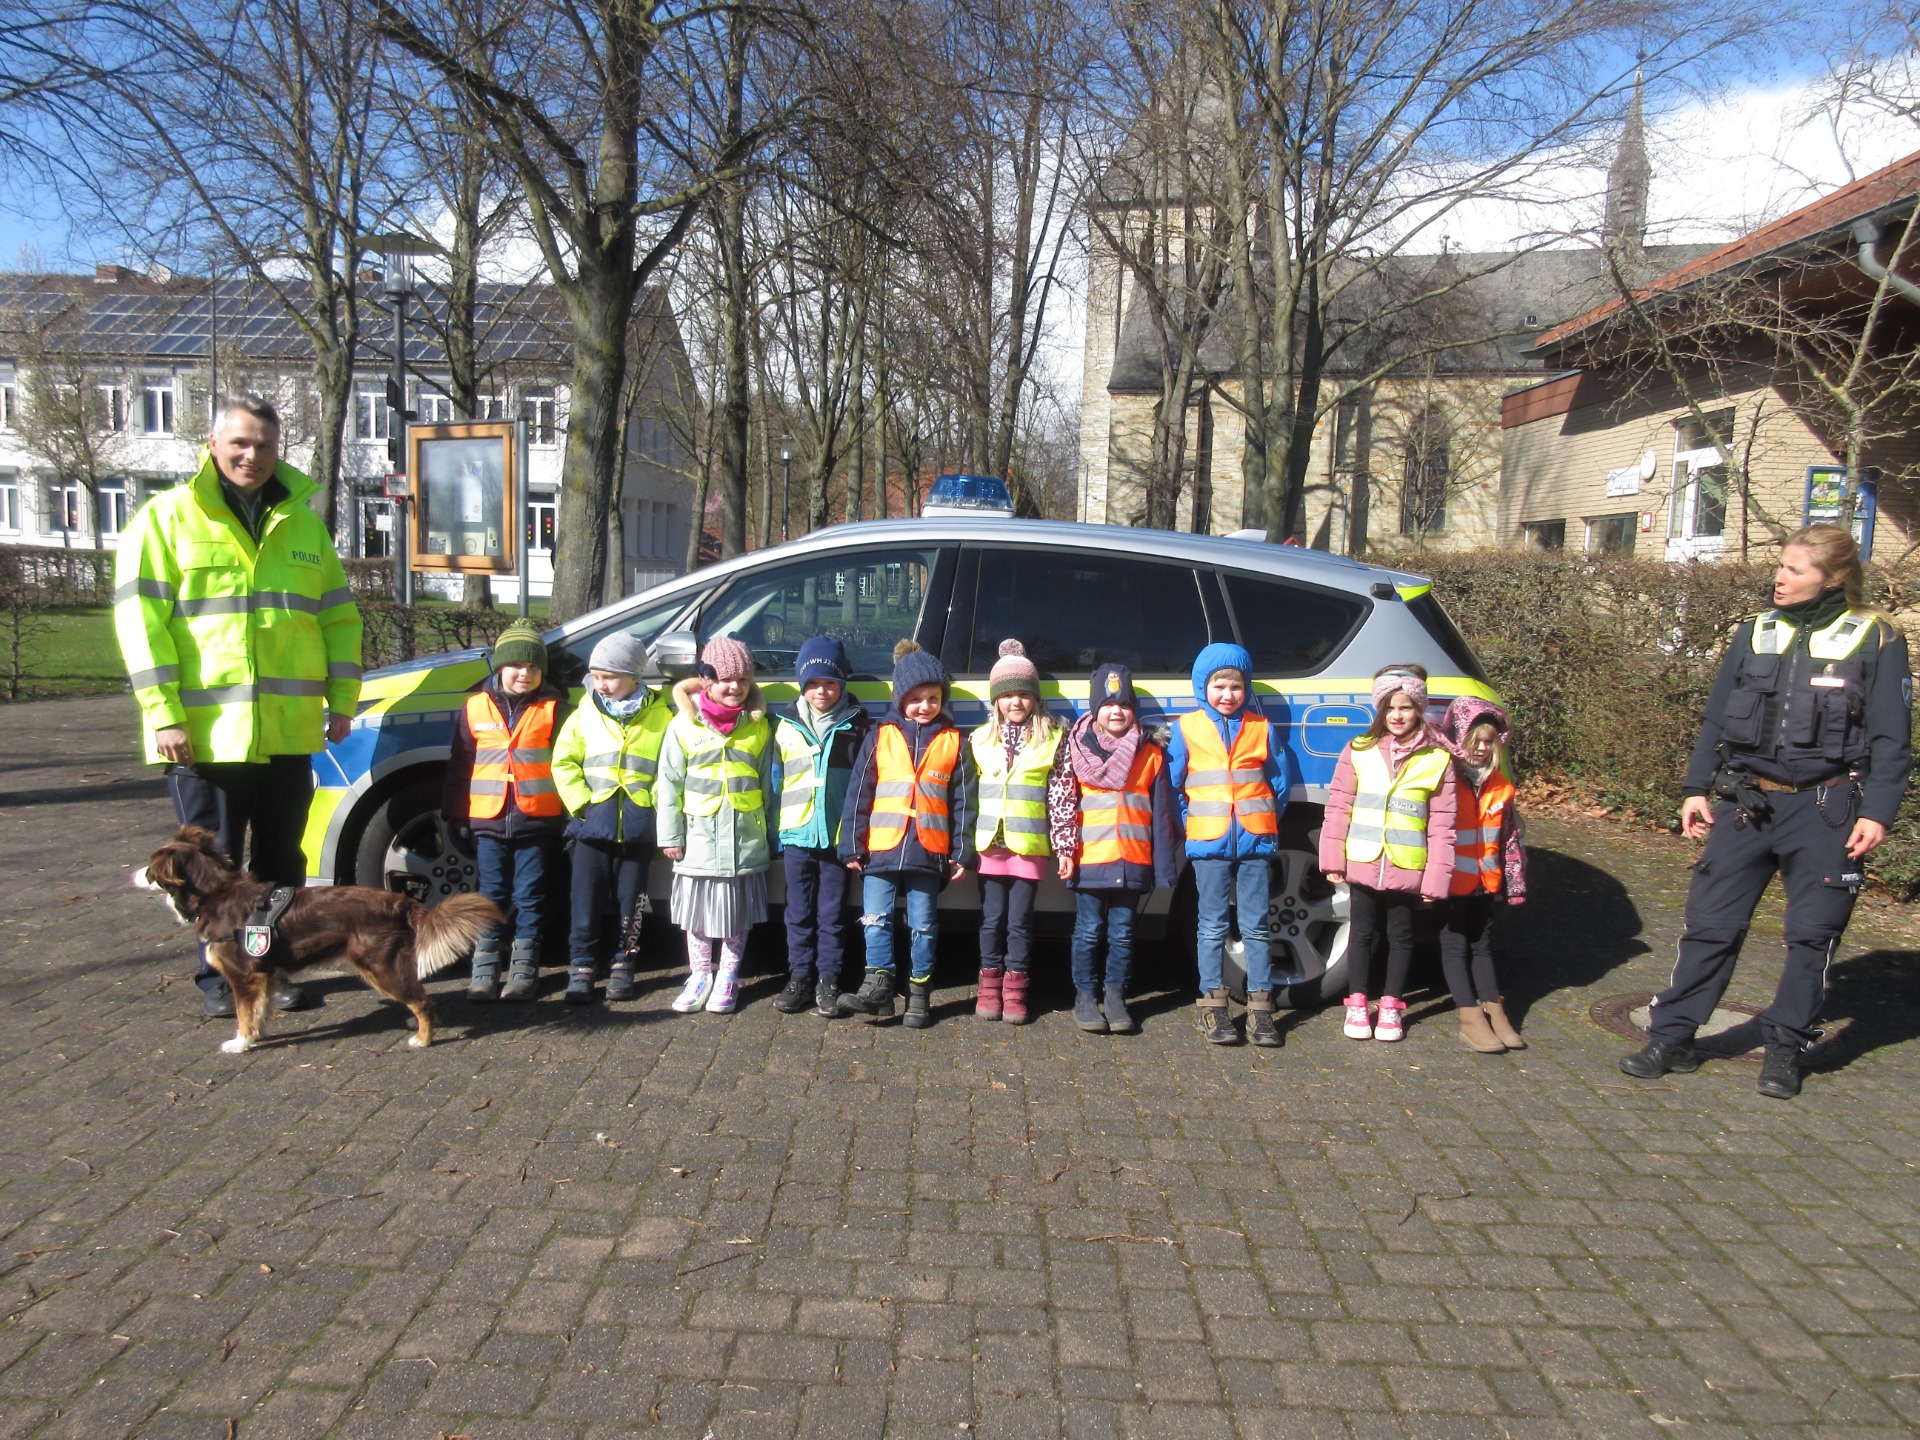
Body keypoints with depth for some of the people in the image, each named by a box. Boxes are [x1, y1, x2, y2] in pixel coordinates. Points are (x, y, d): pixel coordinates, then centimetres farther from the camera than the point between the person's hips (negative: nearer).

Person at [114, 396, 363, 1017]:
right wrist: (164, 714, -13)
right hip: (205, 729, -3)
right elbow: (141, 618, -6)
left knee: (281, 859, 11)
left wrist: (341, 699, 8)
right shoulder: (167, 517, 0)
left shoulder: (303, 523, 13)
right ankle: (218, 977, 19)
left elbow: (338, 616, 16)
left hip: (289, 729, 4)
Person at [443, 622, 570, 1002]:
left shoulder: (553, 709, 1)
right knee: (491, 896, 8)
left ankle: (524, 969, 14)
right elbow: (459, 767, 9)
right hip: (488, 821, 1)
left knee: (530, 897, 6)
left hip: (537, 822, -1)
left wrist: (567, 816, 1)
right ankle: (484, 969, 14)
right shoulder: (476, 708, 4)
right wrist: (457, 817, 7)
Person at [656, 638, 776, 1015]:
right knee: (698, 912, 10)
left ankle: (728, 977, 25)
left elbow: (767, 783, 7)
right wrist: (670, 835, -3)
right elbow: (669, 783, 0)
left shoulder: (758, 726, 3)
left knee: (738, 914, 10)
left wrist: (770, 835, 7)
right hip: (699, 838, 0)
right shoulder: (685, 725, -2)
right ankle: (699, 975, 25)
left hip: (746, 840, 1)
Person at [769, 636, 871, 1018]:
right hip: (797, 835, 2)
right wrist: (775, 834, 5)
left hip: (839, 837, -2)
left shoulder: (858, 726, 0)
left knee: (832, 915, 6)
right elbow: (776, 782, 10)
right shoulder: (787, 728, 6)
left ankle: (828, 982, 16)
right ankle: (799, 978, 21)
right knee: (799, 913, 10)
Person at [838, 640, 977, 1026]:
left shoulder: (953, 741, 5)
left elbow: (963, 800, 7)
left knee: (923, 925, 8)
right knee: (876, 919, -1)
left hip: (929, 850, 0)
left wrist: (962, 852, 3)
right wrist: (852, 846, 0)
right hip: (881, 846, 0)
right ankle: (878, 986, 4)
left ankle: (920, 993, 15)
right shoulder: (881, 735, 4)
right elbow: (859, 792, 4)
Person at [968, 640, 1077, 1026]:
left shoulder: (1053, 740, 1)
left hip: (1030, 845, -2)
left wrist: (1064, 846, -3)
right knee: (992, 917, 9)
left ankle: (1015, 989, 14)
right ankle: (990, 985, 19)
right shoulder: (981, 739, 7)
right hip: (990, 843, 2)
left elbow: (1063, 797, 0)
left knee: (1020, 919, 4)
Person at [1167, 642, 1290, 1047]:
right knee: (1213, 927, 6)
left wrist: (1264, 821, 5)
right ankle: (1213, 1005, 13)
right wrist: (1191, 825, 0)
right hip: (1209, 844, -1)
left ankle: (1260, 1007, 11)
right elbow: (1172, 785, 3)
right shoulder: (1187, 728, 1)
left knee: (1256, 926, 5)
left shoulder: (1261, 728, 5)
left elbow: (1278, 780, 11)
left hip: (1254, 842, 1)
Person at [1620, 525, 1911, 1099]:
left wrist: (1878, 812, -10)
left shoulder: (1876, 641, -1)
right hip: (1746, 802, 3)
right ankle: (1671, 1037, 11)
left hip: (1826, 810, -2)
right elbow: (1716, 720, 12)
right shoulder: (1755, 633, 8)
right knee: (1710, 923, 3)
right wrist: (1697, 787, 7)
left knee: (1813, 934, 6)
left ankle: (1786, 1049, 21)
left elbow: (1891, 739, -2)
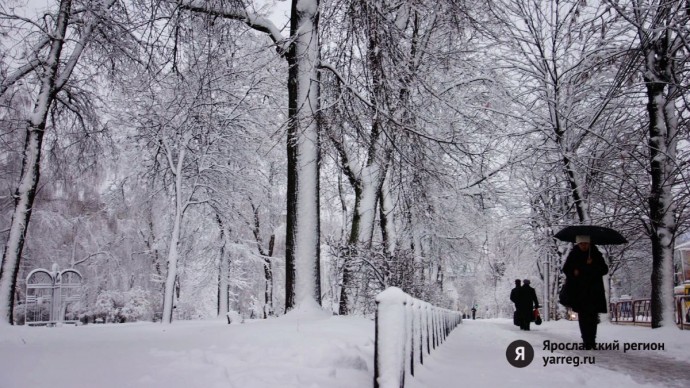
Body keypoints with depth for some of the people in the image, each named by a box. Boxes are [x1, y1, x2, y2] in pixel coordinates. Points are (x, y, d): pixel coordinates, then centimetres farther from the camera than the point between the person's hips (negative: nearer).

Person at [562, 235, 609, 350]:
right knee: (583, 316, -3)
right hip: (578, 291, 0)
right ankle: (587, 341, -1)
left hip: (594, 290, 0)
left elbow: (604, 270, 0)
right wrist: (573, 272, -12)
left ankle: (591, 339, 10)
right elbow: (566, 269, 8)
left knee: (592, 315, -1)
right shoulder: (573, 255, 4)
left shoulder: (596, 254, 3)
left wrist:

**EXERCISE OBJECTIVE:**
Keeping pictures out, repeat exactly the lines from the one containing "left ankle: (920, 993, 15)" through the end of the listing.

**WRITTEN ANSWER:**
left ankle: (920, 993, 15)
right shoulder: (881, 735, 4)
right elbow: (859, 792, 4)
Person at [968, 640, 1077, 1026]:
left shoulder: (1053, 740, 1)
left hip: (1030, 845, -2)
left wrist: (1064, 846, -3)
right knee: (992, 917, 9)
left ankle: (1015, 989, 14)
right ankle: (990, 985, 19)
right shoulder: (981, 739, 7)
right hip: (990, 843, 2)
left elbow: (1063, 797, 0)
left knee: (1020, 919, 4)
Person at [1167, 642, 1290, 1047]:
right knee: (1213, 927, 6)
left wrist: (1264, 821, 5)
right ankle: (1213, 1005, 13)
right wrist: (1191, 825, 0)
right hip: (1209, 844, -1)
left ankle: (1260, 1007, 11)
right elbow: (1172, 785, 3)
right shoulder: (1187, 728, 1)
left knee: (1256, 926, 5)
left shoulder: (1261, 728, 5)
left elbow: (1278, 780, 11)
left hip: (1254, 842, 1)
Person at [1620, 525, 1911, 1099]:
left wrist: (1878, 812, -10)
left shoulder: (1876, 641, -1)
right hip: (1746, 802, 3)
right ankle: (1671, 1037, 11)
left hip: (1826, 810, -2)
right elbow: (1716, 720, 12)
right shoulder: (1755, 633, 8)
right knee: (1710, 923, 3)
right wrist: (1697, 787, 7)
left knee: (1813, 934, 6)
left ankle: (1786, 1049, 21)
left elbow: (1891, 739, -2)
Body keypoints with depth for some of the people in the image, each named by a box. Boxes are [x1, y1, x2, y2] in pixel coordinates. Points are (x, y, d): pixel coordinates, then centimetres farther from the camera than the point between the person's hips (negative: nearer).

Person at [562, 235, 609, 350]:
right knee: (583, 316, -3)
right hip: (578, 291, 0)
right ankle: (587, 341, -1)
left hip: (594, 290, 0)
left elbow: (604, 270, 0)
right wrist: (573, 272, -12)
left ankle: (591, 339, 10)
right elbow: (566, 269, 8)
left knee: (592, 315, -1)
right shoulder: (573, 255, 4)
left shoulder: (596, 254, 3)
left wrist:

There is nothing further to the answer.